Así pues, los movimientos de estos grandes Estados musulmanes destinados a expandir su influencia se vuelven más transparentes y algo torpes: Arabia Saudita se empantana en Yemen, Irán se expone demasiado en Irak, y Turquía se empecina tanto en el caos sirio como en el libio.

En cambio, Catar, aun habiéndose convertido en el marginado de las monarquías del golfo por abusar de su autonomía, hace compensar su pequeño tamaño con su gran cantidad de gas natural para producir una practicidad más sofisticada que no esconde ese carácter extremadamente ambicioso traducido en injerencia. Los límites entre sus adversarios y sus aliados son muy borrosos, pues su relación con Irán no le impide mantener la más importante base aérea estadounidense en la región y participar en las acciones que lidera Estados Unidos para velar por el libre tránsito de petroleros en el golfo Pérsico.

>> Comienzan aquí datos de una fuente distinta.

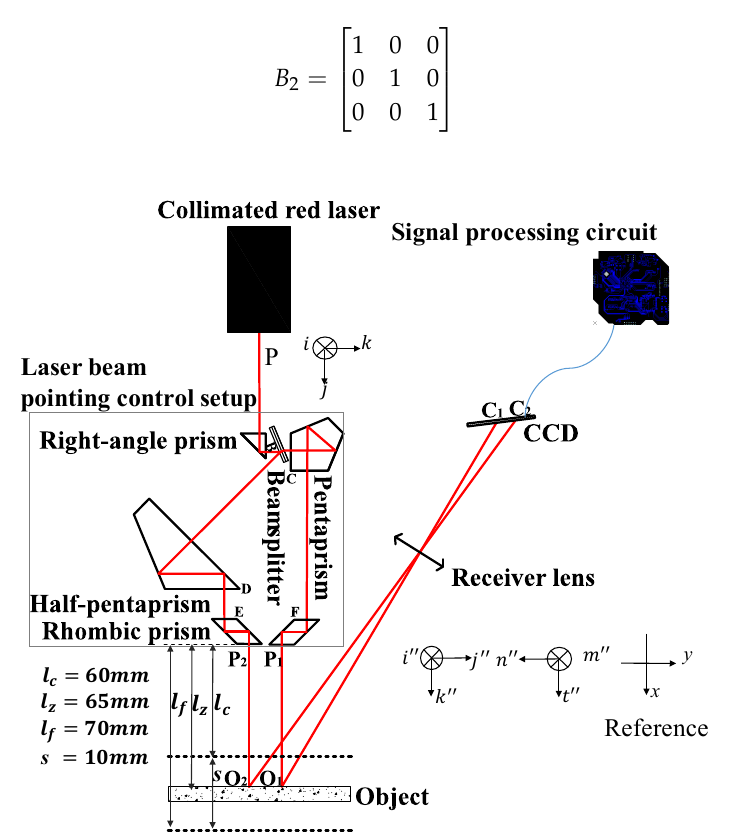
Figure 3. Optical structure of the scheme for reduction of the influence of laser beam directional dithering in laser triangulation displacement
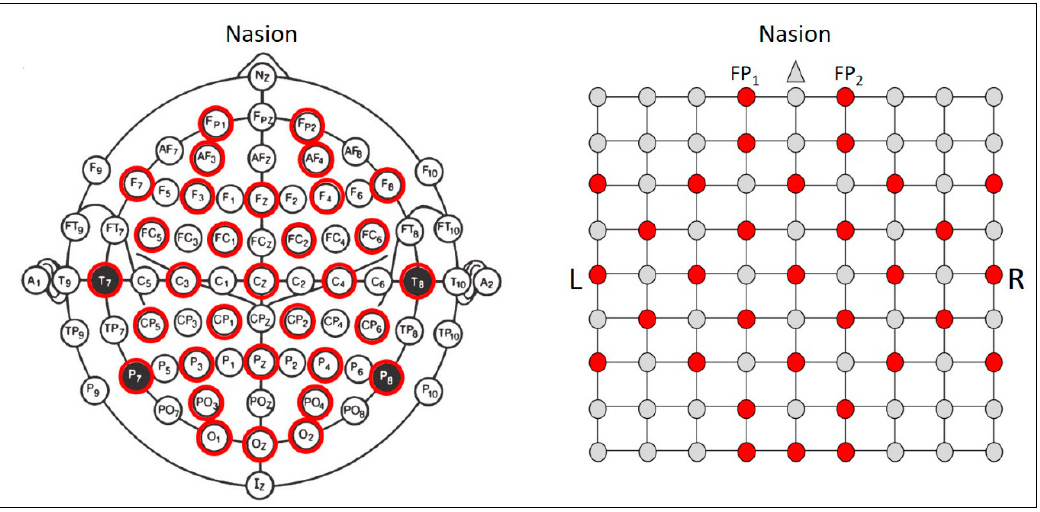
Figure 1. The International 10-20 System and the corresponding square EEG feature matrix (9 × 9) with tested EEG electrodes (the red points are tested in the trial and the gray points are not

Catar, mientras se prepara para ser el foco global con el controvertido Mundial de fútbol de 2022, posee dos armas de poder blando que deberían envidiar todos los aspirantes a la hegemonía del mundo islámico: la cadena televisiva Al Jazeera y la ONG Qatar Charity. Al Jazeera se ha alineado con la opinión árabe opuesta al intervencionismo turco en Siria, lo cual refleja que, como su gas, el minúsculo emirato pretende fluir por doquier sin ser claramente visible.